If the sharding key is present, the proxy hashes it, compares the hash against the range boundaries stored in the cached topology routing directory, and target-routes the query directly to the specific primary or replica database node. This targeted routing ensures $O(1)$ networking latency.
If the query is a cross-shard query that lacks the sharding key—for example, a SELECT searching by user age—the proxy must coordinate a Scatter-Gather workflow. It broadcasts the query to all database shards in parallel, receives the partial datasets, and then executes in-memory sorting and deduplication before returning the rows to the application client. Because scatter-gather operations scale at $O(N \log N)$ complexity and consume active connections across the entire cluster, the proxy statically monitors queries and rejects any scatter-gather operation where the request limit is greater than 50 rows, protecting the database cluster from resource starvation.

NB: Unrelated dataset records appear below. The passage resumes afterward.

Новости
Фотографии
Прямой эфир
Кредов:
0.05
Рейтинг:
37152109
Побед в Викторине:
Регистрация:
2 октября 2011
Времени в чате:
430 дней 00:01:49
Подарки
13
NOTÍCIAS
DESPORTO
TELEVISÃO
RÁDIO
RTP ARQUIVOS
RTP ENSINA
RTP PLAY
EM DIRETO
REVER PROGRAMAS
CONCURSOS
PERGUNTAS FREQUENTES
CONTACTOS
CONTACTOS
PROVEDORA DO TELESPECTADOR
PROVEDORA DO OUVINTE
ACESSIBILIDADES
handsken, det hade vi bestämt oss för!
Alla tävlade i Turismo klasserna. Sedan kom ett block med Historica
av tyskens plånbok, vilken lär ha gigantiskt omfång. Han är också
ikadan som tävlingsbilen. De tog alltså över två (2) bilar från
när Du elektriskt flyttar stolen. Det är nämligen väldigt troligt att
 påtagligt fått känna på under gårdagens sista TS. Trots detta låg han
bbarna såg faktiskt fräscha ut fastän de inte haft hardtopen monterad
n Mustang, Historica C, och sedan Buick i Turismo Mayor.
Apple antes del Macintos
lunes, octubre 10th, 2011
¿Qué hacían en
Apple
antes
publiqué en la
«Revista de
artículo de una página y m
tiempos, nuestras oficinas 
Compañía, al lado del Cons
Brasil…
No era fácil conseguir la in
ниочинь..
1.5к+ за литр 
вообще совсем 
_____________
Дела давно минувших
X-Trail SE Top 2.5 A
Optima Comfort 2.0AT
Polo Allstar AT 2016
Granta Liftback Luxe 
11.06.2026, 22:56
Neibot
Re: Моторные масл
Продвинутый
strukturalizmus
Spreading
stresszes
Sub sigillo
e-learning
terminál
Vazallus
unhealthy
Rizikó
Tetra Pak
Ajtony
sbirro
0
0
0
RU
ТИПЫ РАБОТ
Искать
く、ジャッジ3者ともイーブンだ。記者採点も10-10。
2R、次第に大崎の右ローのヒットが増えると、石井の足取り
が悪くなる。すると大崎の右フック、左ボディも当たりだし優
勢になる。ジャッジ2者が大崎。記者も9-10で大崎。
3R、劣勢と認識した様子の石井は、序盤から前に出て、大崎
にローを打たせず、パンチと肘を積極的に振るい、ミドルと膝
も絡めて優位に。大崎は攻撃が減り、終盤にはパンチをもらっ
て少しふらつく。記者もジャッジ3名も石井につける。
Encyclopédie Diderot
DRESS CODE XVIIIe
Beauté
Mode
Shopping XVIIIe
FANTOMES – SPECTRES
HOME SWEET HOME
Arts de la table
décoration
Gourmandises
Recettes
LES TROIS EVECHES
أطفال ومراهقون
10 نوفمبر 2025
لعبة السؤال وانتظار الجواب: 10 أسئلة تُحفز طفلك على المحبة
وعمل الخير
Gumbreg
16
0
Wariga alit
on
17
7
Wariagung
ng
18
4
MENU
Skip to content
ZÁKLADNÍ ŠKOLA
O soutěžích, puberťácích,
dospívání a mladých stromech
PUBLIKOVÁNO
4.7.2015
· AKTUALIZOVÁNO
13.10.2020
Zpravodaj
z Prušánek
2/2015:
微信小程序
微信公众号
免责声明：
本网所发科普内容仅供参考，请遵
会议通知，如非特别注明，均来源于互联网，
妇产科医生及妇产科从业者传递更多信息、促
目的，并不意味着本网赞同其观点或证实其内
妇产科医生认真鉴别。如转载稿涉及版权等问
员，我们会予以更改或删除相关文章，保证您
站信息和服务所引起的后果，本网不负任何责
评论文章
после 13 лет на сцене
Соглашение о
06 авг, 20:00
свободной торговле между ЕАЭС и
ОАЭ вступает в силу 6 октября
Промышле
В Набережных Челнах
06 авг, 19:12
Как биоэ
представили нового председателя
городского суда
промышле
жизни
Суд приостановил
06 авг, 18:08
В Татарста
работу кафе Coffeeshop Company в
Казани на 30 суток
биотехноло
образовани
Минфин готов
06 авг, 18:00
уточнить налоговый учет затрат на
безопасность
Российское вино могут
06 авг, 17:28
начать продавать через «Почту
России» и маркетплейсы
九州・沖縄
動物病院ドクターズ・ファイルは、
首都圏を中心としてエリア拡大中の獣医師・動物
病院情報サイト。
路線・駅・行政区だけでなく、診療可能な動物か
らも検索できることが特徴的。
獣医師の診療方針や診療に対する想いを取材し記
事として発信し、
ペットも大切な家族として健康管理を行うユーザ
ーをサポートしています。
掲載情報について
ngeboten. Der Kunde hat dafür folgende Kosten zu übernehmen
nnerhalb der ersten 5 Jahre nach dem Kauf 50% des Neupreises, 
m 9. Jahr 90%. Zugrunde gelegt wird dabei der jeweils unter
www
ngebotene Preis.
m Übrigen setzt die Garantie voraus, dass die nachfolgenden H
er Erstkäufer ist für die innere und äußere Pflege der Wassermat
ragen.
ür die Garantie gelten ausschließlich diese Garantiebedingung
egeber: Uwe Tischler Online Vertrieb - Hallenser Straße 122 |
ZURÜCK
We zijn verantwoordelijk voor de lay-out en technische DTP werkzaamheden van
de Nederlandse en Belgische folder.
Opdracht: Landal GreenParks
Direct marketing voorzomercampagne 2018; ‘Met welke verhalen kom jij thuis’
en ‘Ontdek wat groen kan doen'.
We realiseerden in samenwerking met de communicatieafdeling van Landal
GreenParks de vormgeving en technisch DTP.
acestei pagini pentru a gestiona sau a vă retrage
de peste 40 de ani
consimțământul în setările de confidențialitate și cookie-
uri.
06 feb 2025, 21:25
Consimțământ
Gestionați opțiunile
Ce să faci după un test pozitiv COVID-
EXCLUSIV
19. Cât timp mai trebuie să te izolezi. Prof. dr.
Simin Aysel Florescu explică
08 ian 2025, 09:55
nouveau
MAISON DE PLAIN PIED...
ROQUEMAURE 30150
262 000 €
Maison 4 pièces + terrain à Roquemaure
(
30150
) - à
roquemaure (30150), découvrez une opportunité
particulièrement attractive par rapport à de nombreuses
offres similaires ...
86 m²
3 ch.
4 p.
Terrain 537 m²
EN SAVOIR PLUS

To ensure high availability during database failovers, the proxy integrates with consensus-based leases. The primary node's controller must renew its lease in the topology store every 5 seconds. If a node fails, its lease expires, and the proxy immediately blocks all query routing to the dead primary. A replica node is promoted to primary, the topology routing table is updated in etcd, and the proxies receive the updated routing map. During this quick failover window, the proxy leverages Split-Buffering to queue incoming writes inside memory buffers for up to 2 seconds instead of rejecting them, guaranteeing a seamless failover experience without dropping active database connections."